Ohtani’s image as a baseball prodigy is built on such stories. However, they misinterpret his childhood feats. The young Ohtani was unquestionably gifted, but behind the home runs and strikeouts was a boy who, wanting the recognition of his coach father and to live up to the hype built up around him, pushed himself to be the best he could be.

An important part of Ohtani’s baseball development was a journal he kept with his father. The pair would exchange a small, ruled notebook, adding comments about his performance in games and practices. “It covered both good and bad points,” Tōru recounts. “Typical entries were things like, ‘Great control up to the third inning’ or ‘Chased too many high pitches.’ We did it for several years, until Shōhei was in the fifth grade or so. We ended up filling two or three notebooks in all.”

Tōru says the purpose of the exercise was to teach his son to analyze his play and to make adjustments on his own. “Everyone commits errors or strikes out,” he explains. “But I wanted Shōhei to think deeply about what he was doing on the field and express this in words to make him more mindful of his play.”

Fatherly Advice

Of the many messages that fill the notebooks, there were three that Tōru repeated again and again.
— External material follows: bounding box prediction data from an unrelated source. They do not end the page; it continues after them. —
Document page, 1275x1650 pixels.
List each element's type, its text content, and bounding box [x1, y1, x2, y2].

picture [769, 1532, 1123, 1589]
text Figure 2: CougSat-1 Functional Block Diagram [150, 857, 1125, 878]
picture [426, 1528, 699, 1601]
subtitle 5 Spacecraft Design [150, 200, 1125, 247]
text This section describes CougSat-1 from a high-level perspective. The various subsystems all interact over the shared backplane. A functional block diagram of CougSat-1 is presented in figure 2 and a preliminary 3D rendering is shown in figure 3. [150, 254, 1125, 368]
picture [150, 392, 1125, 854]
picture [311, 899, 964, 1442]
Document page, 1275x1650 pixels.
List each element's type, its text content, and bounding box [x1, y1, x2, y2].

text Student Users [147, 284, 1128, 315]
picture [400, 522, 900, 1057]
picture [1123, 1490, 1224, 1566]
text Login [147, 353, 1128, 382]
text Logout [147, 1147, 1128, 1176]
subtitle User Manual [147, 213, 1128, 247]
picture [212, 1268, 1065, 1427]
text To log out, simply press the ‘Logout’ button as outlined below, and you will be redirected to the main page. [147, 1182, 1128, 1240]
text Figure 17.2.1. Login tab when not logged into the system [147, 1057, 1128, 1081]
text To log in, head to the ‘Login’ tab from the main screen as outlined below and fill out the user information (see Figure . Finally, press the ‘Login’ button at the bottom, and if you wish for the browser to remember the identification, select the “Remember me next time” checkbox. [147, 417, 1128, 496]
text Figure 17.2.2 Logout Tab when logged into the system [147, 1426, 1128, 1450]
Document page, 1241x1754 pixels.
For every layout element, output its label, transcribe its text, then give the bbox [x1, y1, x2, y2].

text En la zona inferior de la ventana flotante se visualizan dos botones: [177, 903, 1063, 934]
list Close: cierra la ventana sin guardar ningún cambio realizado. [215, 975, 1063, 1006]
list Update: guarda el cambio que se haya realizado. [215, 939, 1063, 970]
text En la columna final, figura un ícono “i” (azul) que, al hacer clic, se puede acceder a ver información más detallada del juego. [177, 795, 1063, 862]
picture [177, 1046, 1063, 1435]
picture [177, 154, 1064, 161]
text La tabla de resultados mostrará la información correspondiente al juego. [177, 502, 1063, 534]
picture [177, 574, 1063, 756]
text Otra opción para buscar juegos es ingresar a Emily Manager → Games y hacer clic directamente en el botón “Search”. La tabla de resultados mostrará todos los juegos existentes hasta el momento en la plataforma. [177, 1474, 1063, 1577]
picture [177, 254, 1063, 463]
The first was “Be loud and energetic,” which was meant to convey the importance of remaining lively and communicating clearly situations on the field. The second urged the young Ohtani to “Give it your all when playing catch in practice,” framing the frequent warm-up exercise as a valuable opportunity to check fingering and to practice accurate delivery. In the third, Tōru entreated his son to “Run all out,” a reminder that hustle makes all the difference in baseball.

Tōru says he repeated the messages in the notebook to drive them home. “I wanted Shōhei to carry these three basic concepts with him in every level of the game.” Looking at Ohtani’s career to date, his father’s teachings seem to have made a lasting impression.

“His advice was basic, but has stuck with me,” Ohtani says. “They’re things I’ve heard at every stage. Like hustling. It’s important to do, but the attitude with which you approach it is also meaningful.”

Ohtani’s stance toward baseball remains the same as a superstar as when he was still in the little leagues. Whether batting, pitching, or just training, he gives it his all, just as his father taught him.